Aksu-Kashgar, Xinjiang (ANTARA) - Bandar udara Aksu tertutup kabut tipis manakala roda pesawat Boeing 737-700 milik maskapai China Southern Airlines menyentuh ujung landasan pacu tepat pukul 10.00 waktu setempat.
Dari jendela pesawat terlihat beberapa personel militer berlari-lari kecil mengitari dua unit pesawat nirawak warna hitam mirip kalajengking raksasa.
Dibandingkan dengan Kashgar, Bandara Aksu relatif lebih kecil dan hanya melayani penerbangan domestik China saja.
BACA:
Puasa Ramadhan di Xinjiang, larangan atau pilihan?
Meskipun kota kecil, geliat industri di kota yang berbatasan langsung dengan Kirgistan dan Uzbekistan di sebelah barat itu lebih terlihat dibandingkan dengan kota kecil lainnya di Daerah Otonomi Xinjiang.
Pabrik tekstil, utamanya. Karena kota yang dihuni 695 ribu jiwa yang mayoritas dari kalangan etnis minoritas Muslim Uighur itu juga banyak terdapat perkebunan kapas.
Salah satu pabrik tekstil terbesar di Aksu adalah Huafu Color Co Ltd. Perusahaan yang mempekerjakan sekitar 5.000 karyawan ini termasuk salah satu perusahaan di Xinjiang yang terkena sanksi oleh Kementerian Perdagangan Amerika Serikat atas dugaan kerja paksa terhadap etnis Uighur.

########

• Tujuan a: Tulis ulang bagian daftar dari barisnya yang pertama sampai baris yang memuat "கொக்கரக்கோவுடன்", dengan "Example" ditukar menjadi "Contoh" dan tanpa perubahan lain. Jangan sertakan gambar dalam jawaban.

• Data:
########

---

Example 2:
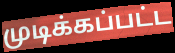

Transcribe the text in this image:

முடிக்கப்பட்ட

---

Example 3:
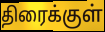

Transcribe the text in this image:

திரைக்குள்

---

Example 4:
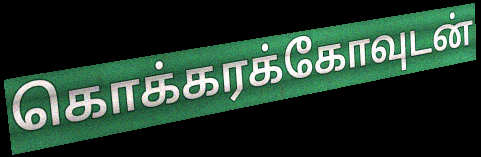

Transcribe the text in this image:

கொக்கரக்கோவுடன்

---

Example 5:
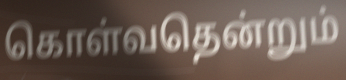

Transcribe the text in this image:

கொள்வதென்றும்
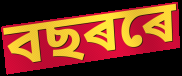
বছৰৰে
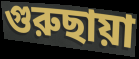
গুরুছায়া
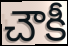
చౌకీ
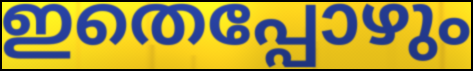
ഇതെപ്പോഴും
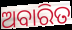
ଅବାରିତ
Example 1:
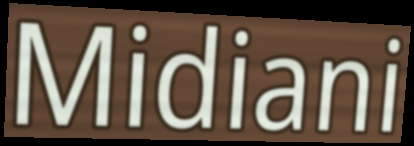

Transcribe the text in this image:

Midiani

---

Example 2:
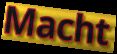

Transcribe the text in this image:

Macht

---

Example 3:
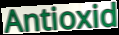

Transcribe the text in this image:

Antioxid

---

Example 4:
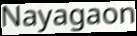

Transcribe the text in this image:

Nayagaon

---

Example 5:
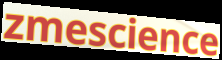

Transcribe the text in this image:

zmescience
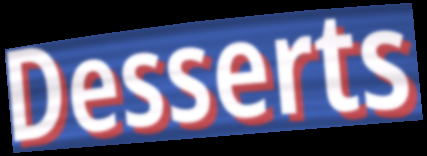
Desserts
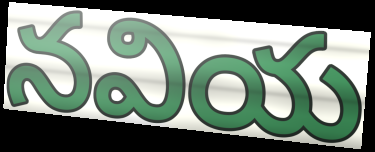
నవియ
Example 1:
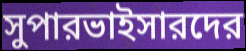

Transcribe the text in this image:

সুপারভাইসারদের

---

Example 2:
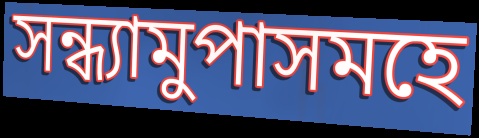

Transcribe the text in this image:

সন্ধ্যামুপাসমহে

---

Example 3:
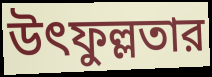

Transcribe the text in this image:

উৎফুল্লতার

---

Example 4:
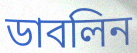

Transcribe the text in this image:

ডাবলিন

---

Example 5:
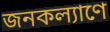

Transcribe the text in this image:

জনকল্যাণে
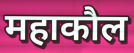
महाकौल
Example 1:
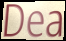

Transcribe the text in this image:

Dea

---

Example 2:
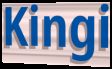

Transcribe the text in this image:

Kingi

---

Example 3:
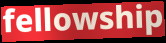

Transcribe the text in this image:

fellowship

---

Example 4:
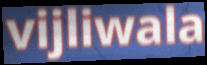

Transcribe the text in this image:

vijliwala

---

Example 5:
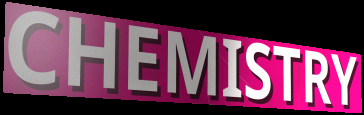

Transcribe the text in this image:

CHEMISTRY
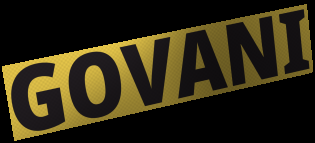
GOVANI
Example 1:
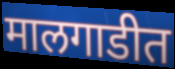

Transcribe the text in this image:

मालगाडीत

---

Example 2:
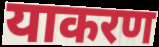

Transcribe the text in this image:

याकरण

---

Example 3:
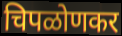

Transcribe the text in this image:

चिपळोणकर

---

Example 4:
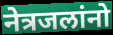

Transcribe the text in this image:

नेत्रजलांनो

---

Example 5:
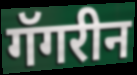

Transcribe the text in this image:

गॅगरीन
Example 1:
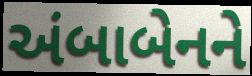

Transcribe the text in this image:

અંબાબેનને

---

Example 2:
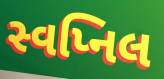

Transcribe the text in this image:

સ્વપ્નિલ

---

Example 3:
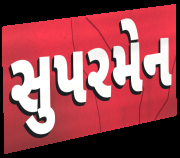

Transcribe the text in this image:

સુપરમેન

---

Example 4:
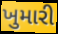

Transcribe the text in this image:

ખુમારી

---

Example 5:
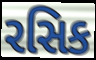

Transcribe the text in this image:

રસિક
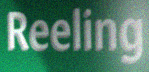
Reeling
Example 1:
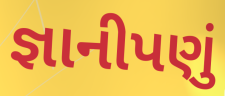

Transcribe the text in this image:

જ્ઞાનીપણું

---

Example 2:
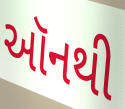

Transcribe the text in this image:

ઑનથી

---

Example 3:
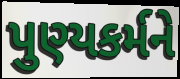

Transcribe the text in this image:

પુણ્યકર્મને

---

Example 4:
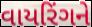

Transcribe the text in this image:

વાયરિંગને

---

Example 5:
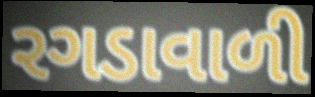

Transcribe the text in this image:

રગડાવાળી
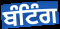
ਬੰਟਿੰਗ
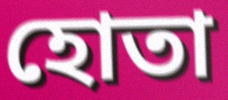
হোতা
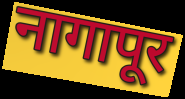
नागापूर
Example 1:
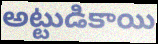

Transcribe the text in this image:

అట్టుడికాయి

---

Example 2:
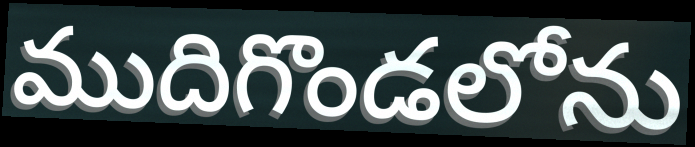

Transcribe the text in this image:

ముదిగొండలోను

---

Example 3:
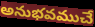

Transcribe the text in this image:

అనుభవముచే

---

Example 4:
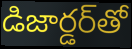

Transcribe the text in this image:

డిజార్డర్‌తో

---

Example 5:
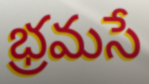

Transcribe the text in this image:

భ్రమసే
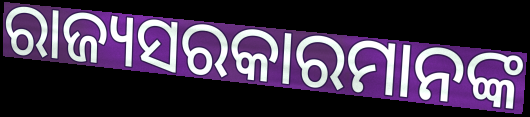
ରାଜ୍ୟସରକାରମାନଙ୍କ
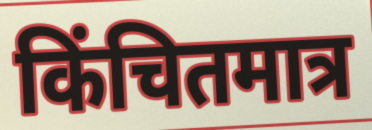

########

• Tujuan b: Menurut dokumen, berapa karyawan yang dipekerjakan Huafu Color Co Ltd?

• Jawaban benar a:
---

Contoh 2:

Transcribe the text in this image:

முடிக்கப்பட்ட

---

Contoh 3:

Transcribe the text in this image:

திரைக்குள்

---

Contoh 4:

Transcribe the text in this image:

கொக்கரக்கோவுடன்

• Jawaban benar b: Sekitar 5.000 karyawan.